Constraint-Aware Neurosymbolic Uncertainty Quantification with Bayesian Deep Learning for Scientific Discovery

TL;DR

This paper presents CANUF, a neurosymbolic framework that integrates Bayesian deep learning with symbolic constraints to provide trustworthy, physically consistent uncertainty estimates for scientific AI applications.

Contribution

It introduces the first end-to-end differentiable pipeline combining uncertainty quantification, symbolic constraint satisfaction, and interpretability for scientific modeling.

Findings

Reduces Expected Calibration Error by 34.7% compared to Bayesian neural networks.

Maintains 99.2% constraint satisfaction across benchmarks.

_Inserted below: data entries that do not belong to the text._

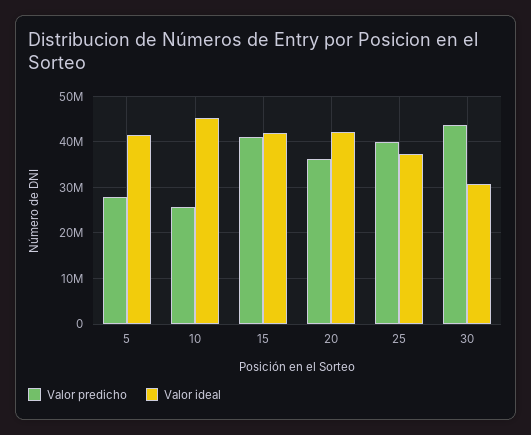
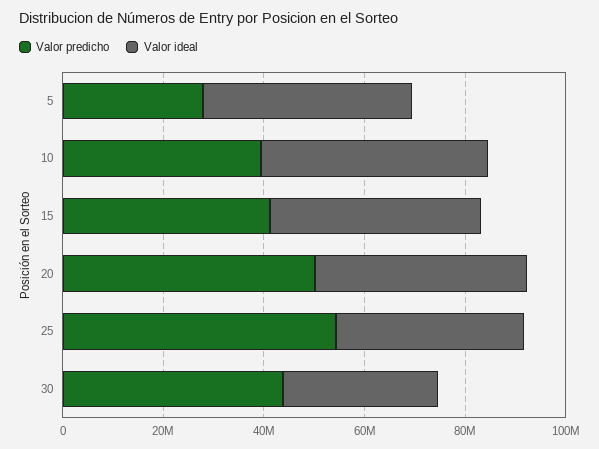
  {
    "Valor predicho": {
      "5": 28000000,
-     "10": 26000000,
+     "10": 40000000,
      "15": 42000000,
-     "20": 36000000,
+     "20": 50000000,
-     "25": 40000000,
+     "25": 55000000,
      "30": 44000000
    },
    "Valor ideal": {
      "5": 42000000,
      "10": 46000000,
      "15": 42000000,
      "20": 42000000,
      "25": 38000000,
      "30": 30000000
    }
  }

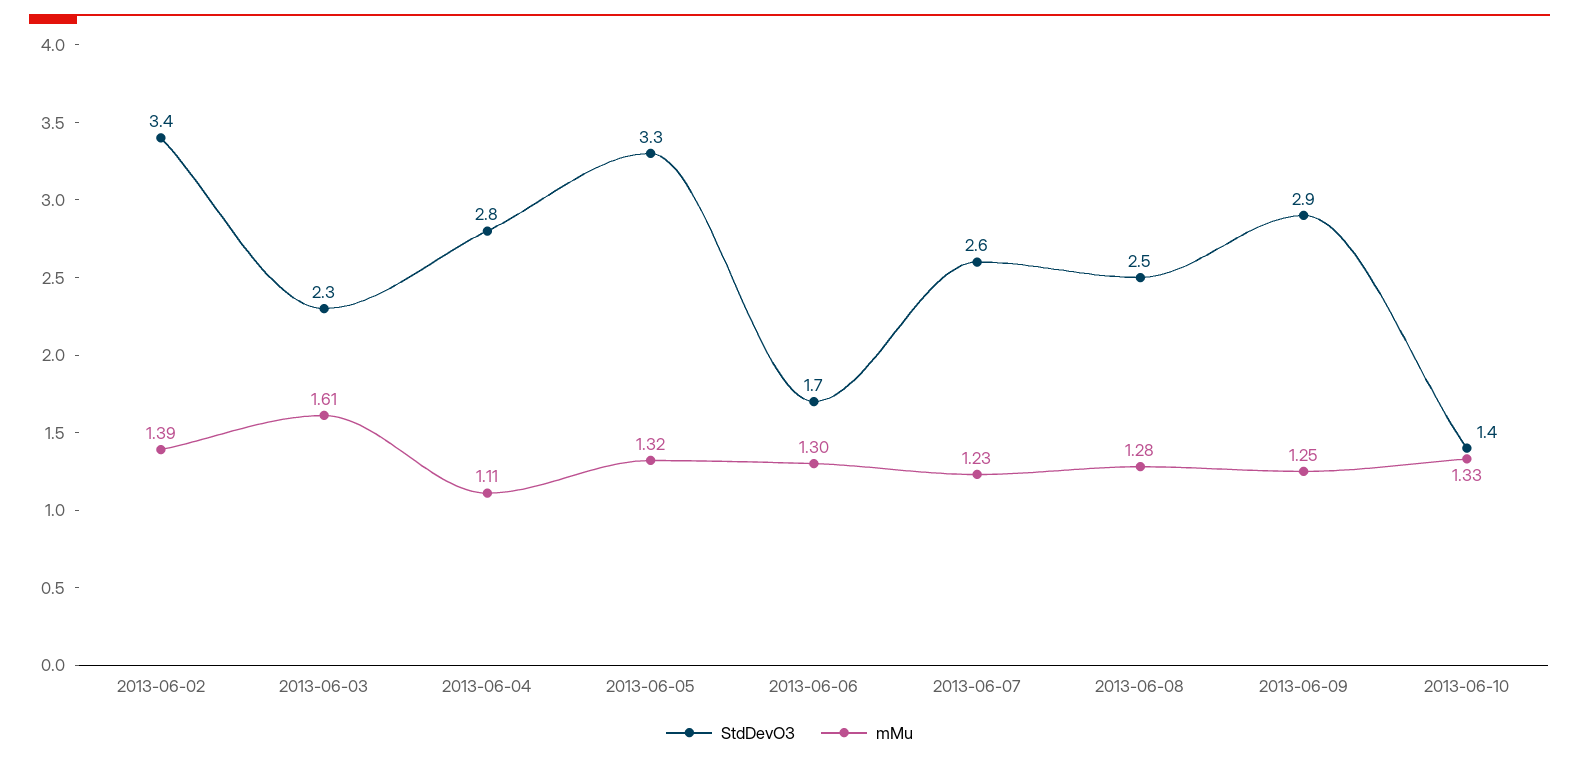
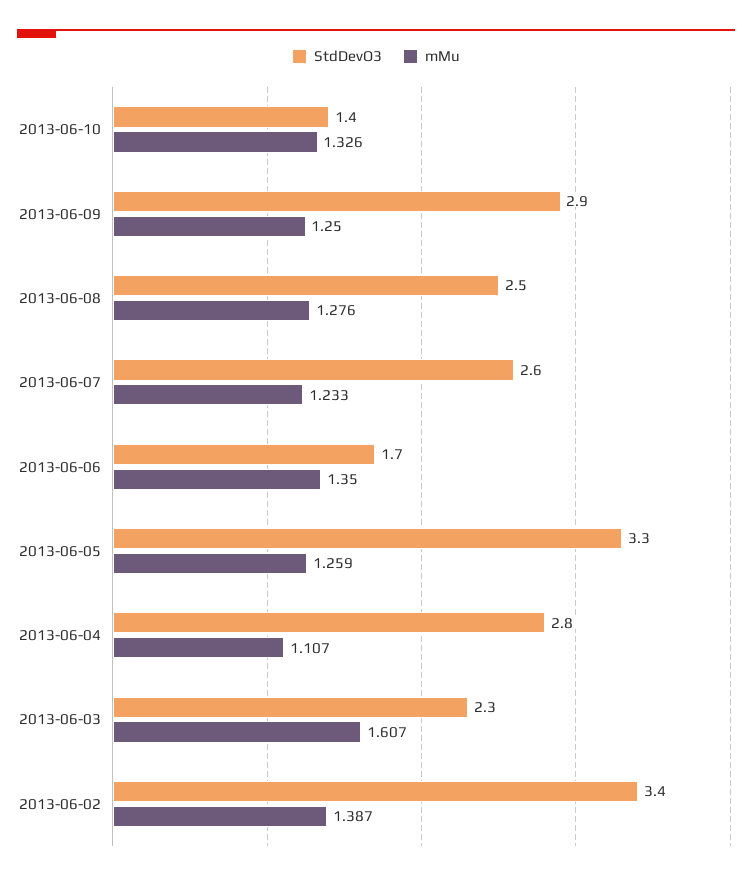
  {
    "StdDevO3": {
      "2013-06-02": 3.4,
      "2013-06-03": 2.3,
      "2013-06-04": 2.8,
      "2013-06-05": 3.3,
      "2013-06-06": 1.7,
      "2013-06-07": 2.6,
      "2013-06-08": 2.5,
      "2013-06-09": 2.9,
      "2013-06-10": 1.4
    },
    "mMu": {
      "2013-06-02": 1.387,
      "2013-06-03": 1.607,
      "2013-06-04": 1.107,
-     "2013-06-05": 1.32,
+     "2013-06-05": 1.259,
-     "2013-06-06": 1.3,
+     "2013-06-06": 1.35,
      "2013-06-07": 1.233,
      "2013-06-08": 1.276,
      "2013-06-09": 1.25,
      "2013-06-10": 1.326
    }
  }

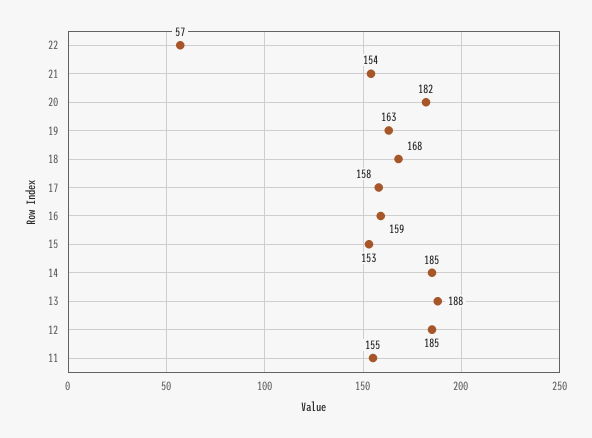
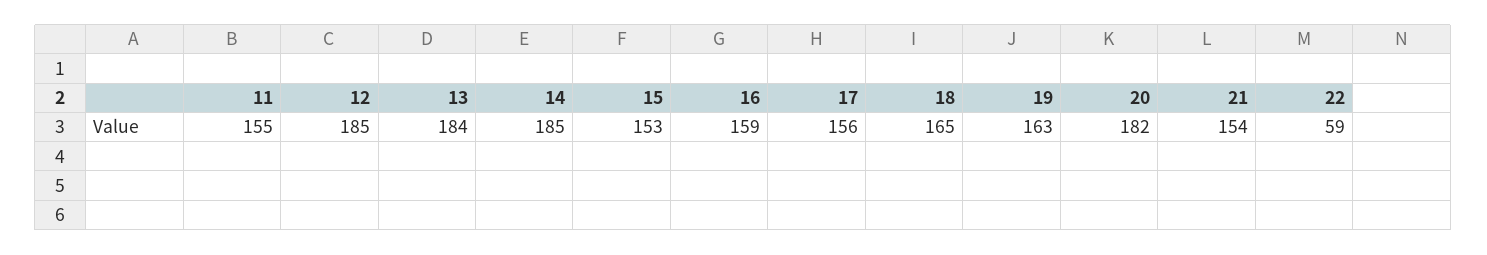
  {
-   "22": 57,
+   "22": 59,
    "21": 154,
    "20": 182,
    "19": 163,
-   "18": 168,
+   "18": 165,
-   "17": 158,
+   "17": 156,
    "16": 159,
    "15": 153,
    "14": 185,
-   "13": 188,
+   "13": 184,
    "12": 185,
    "11": 155
  }

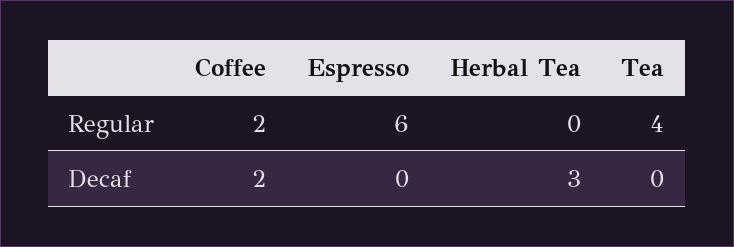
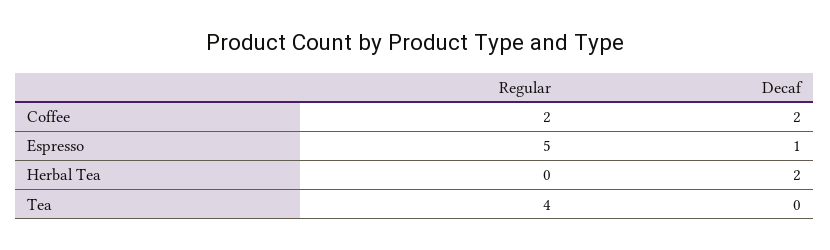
  {
    "Coffee": {
      "Regular": 2,
      "Decaf": 2
    },
    "Espresso": {
-     "Regular": 6,
+     "Regular": 5,
-     "Decaf": 0
+     "Decaf": 1
    },
    "Herbal Tea": {
      "Regular": 0,
-     "Decaf": 3
+     "Decaf": 2
    },
    "Tea": {
      "Regular": 4,
      "Decaf": 0
    }
  }

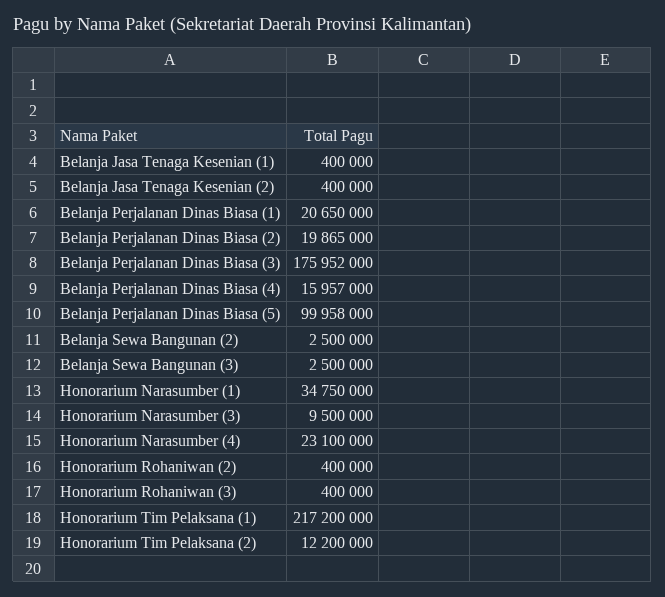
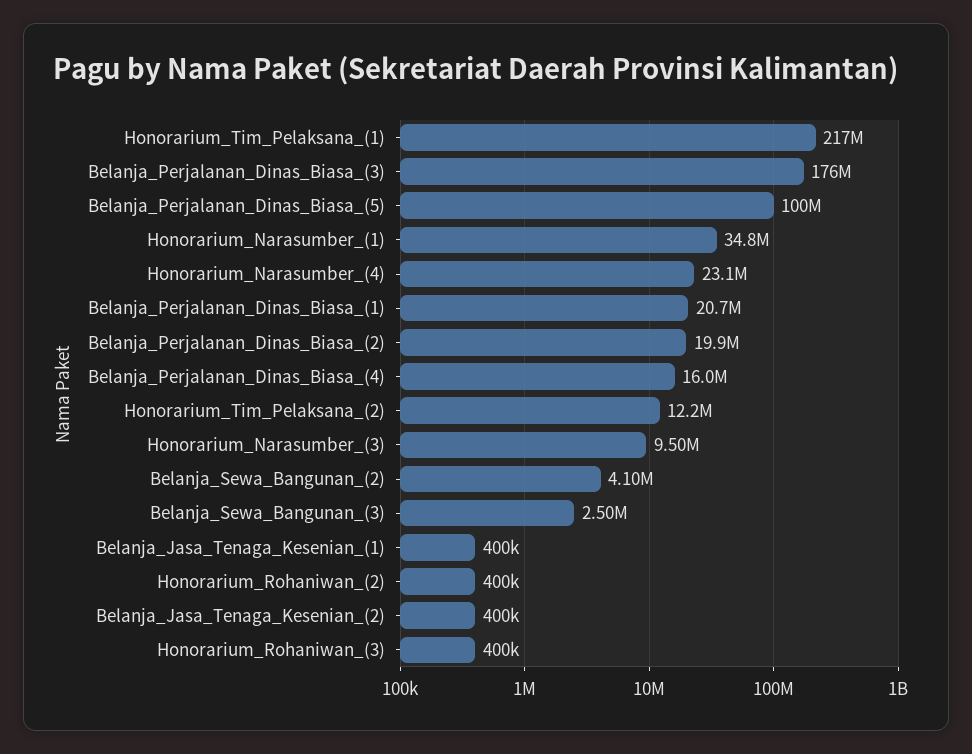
  {
    "Belanja Jasa Tenaga Kesenian (1)": 400000,
    "Belanja Jasa Tenaga Kesenian (2)": 400000,
    "Belanja Perjalanan Dinas Biasa (1)": 20650000,
    "Belanja Perjalanan Dinas Biasa (2)": 19865000,
    "Belanja Perjalanan Dinas Biasa (3)": 175952000,
    "Belanja Perjalanan Dinas Biasa (4)": 15957000,
    "Belanja Perjalanan Dinas Biasa (5)": 99958000,
-   "Belanja Sewa Bangunan (2)": 2500000,
+   "Belanja Sewa Bangunan (2)": 4100000,
    "Belanja Sewa Bangunan (3)": 2500000,
    "Honorarium Narasumber (1)": 34750000,
    "Honorarium Narasumber (3)": 9500000,
    "Honorarium Narasumber (4)": 23100000,
    "Honorarium Rohaniwan (2)": 400000,
    "Honorarium Rohaniwan (3)": 400000,
    "Honorarium Tim Pelaksana (1)": 217200000,
    "Honorarium Tim Pelaksana (2)": 12200000
  }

Constraint-guided recalibration improves performance by 18.3%.

Abstract

Scientific Artificial Intelligence (AI) applications require models that deliver trustworthy uncertainty estimates while respecting domain constraints. Existing uncertainty quantification methods lack mechanisms to incorporate symbolic scientific knowledge, while neurosymbolic approaches operate deterministically without principled uncertainty modeling. We introduce the Constraint-Aware Neurosymbolic Uncertainty Framework (CANUF), unifying Bayesian deep learning with differentiable symbolic reasoning. The architecture comprises three components: automated constraint extraction from scientific literature, probabilistic neural backbone with variational inference, and differentiable constraint satisfaction layer ensuring physical consistency. Experiments on Materials Project (140,000+ materials), QM9 molecular properties, and climate benchmarks show CANUF reduces Expected Calibration Error by 34.7% versus Bayesian neural networks while maintaining 99.2% constraint satisfaction. Ablations reveal constraint-guided recalibration contributes 18.3% performance gain, with constraint extraction achieving 91.4% precision. CANUF provides the first end-to-end differentiable pipeline simultaneously addressing uncertainty quantification, constraint satisfaction, and interpretable explanations for scientific predictions.